§ **Problem to work on**
Please answer from the Advent article: what phrase did T. S. Eliot use for the birth of Jesus?

§ **Text for analysis**
- Opening Delimiter -

Advent: Prepare as We Rejoice

NOVEMBER 29, 2021

/ Articles / Advent: Prepare as We Rejoice

Advent is the season in the Church’s year that turns our attention to the coming of Christ: the first one and the second one.

 More than 2,000 years ago he came into the world to save sinners like you and me – to preach and teach, to heal, to die on the cross, and to walk away from the empty tomb. He ascended into heaven and promised to be present with us until he comes again in glory. Christmas is the pinprick of light in the darkness. The second Coming is life with no shadow. In Advent, we prepare as we rejoice.

The poet T. S. Eliot called the birth of Jesus the “still point of the turning world.” It is the hinge on which the door of history hangs. And so our preparation for Christmas each year is partly about sharing the hopes and expectations of Israel in the coming of the Messiah to save the world. Advent demands space for the stillness that is found in the manger in Bethlehem. Quite a challenge amid the shopping and parties piled on top of life’s normal anxieties!

- Closing Delimiter -

§ **Material shown**
- Opening Delimiter -

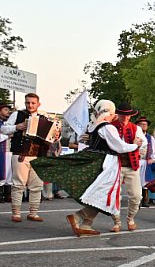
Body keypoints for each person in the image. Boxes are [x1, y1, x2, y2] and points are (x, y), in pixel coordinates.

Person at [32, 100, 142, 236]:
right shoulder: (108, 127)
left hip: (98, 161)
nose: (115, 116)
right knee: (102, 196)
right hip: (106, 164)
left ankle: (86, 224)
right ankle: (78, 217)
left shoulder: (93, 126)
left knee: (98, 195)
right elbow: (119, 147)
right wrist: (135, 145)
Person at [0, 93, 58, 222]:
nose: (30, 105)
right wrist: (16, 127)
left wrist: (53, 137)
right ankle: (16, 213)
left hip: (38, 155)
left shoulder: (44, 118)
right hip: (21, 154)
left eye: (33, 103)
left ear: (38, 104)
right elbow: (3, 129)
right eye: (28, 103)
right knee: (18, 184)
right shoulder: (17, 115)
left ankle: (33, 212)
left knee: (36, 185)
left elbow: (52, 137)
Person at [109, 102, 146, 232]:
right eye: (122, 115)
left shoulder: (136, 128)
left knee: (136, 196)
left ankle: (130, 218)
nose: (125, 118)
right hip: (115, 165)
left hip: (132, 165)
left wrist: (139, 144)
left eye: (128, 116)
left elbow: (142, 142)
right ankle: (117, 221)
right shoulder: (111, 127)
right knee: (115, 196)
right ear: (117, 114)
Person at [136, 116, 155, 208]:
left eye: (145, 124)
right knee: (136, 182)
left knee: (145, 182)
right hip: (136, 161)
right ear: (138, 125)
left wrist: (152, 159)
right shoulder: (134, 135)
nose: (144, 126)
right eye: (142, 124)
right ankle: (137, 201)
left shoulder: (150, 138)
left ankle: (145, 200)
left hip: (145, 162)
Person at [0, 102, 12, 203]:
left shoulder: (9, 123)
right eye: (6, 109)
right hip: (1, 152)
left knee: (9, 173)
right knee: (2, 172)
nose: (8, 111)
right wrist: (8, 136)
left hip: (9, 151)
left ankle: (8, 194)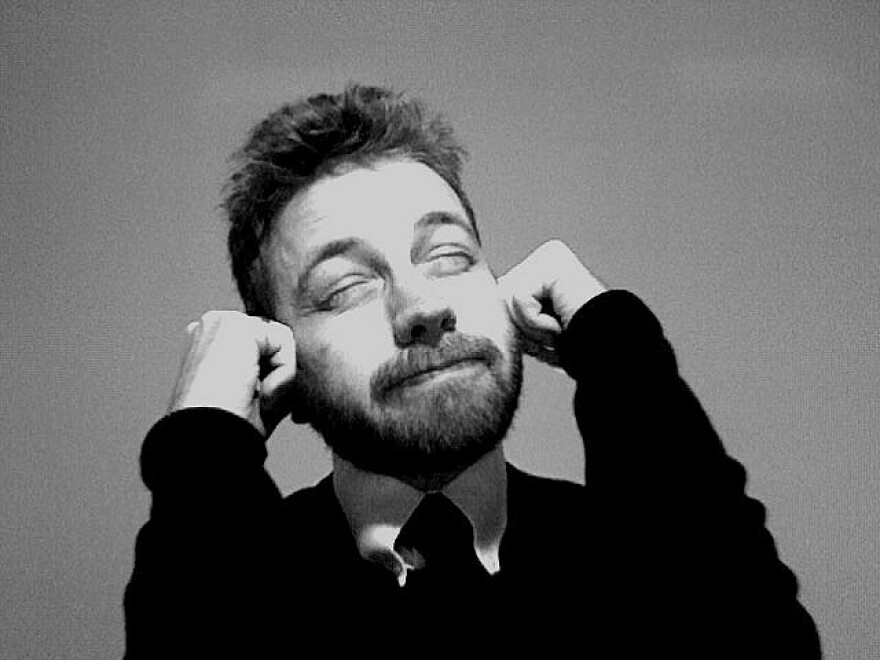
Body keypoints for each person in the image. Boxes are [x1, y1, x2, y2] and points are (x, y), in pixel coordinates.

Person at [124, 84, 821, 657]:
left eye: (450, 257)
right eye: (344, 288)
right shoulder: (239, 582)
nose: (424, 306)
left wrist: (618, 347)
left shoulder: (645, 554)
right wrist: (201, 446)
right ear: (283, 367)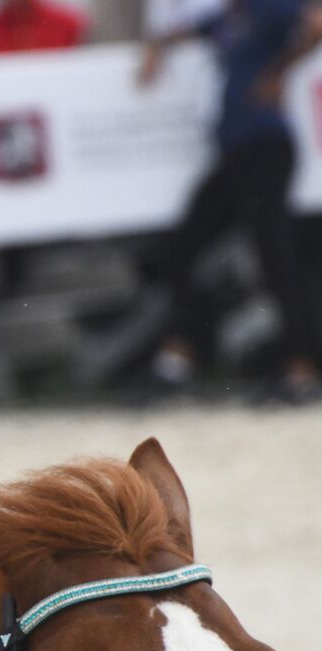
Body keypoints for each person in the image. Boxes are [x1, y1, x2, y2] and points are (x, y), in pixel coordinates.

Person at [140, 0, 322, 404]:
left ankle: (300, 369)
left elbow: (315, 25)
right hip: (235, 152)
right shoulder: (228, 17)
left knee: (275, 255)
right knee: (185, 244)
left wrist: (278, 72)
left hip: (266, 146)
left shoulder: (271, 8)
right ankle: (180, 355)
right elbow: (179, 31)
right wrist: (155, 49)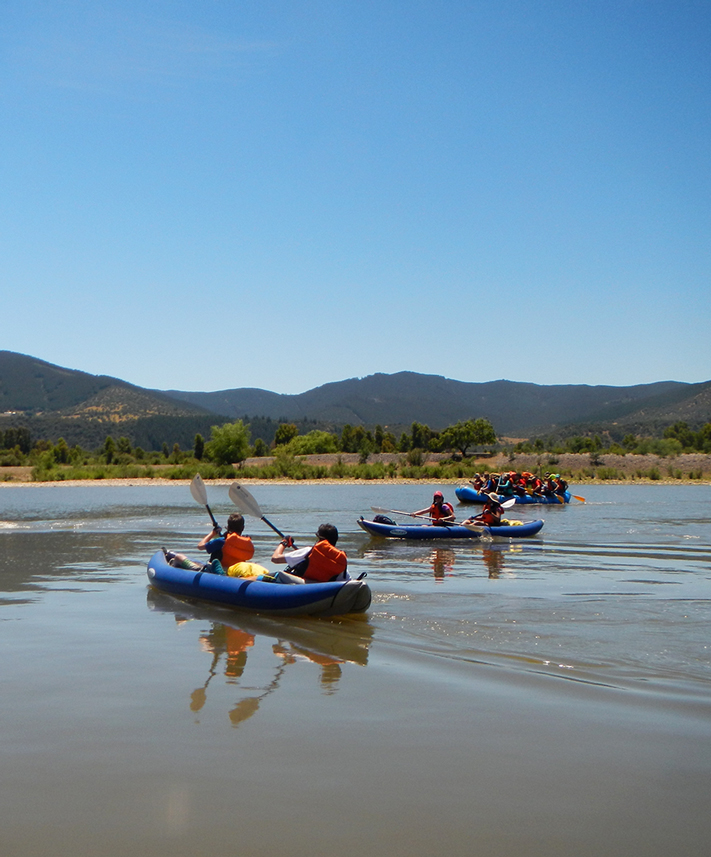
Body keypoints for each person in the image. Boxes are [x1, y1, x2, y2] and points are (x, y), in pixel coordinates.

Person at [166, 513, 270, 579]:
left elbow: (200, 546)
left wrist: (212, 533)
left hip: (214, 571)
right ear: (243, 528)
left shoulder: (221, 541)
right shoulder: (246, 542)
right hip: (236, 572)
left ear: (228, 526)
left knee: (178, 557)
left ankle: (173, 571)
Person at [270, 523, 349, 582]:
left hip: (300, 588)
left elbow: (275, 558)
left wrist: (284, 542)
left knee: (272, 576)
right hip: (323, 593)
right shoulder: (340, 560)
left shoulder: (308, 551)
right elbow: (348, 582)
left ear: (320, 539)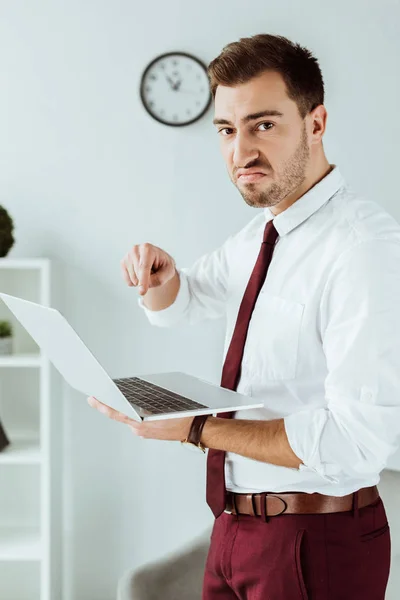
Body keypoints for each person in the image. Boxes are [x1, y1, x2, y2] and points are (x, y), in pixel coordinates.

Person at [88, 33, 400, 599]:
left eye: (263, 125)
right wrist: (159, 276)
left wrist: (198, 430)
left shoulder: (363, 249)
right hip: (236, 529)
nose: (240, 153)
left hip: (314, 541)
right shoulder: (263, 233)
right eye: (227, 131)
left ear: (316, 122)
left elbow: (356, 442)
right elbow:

- Closing Delimiter -

§ **Output**
He called it the "still point of the turning world."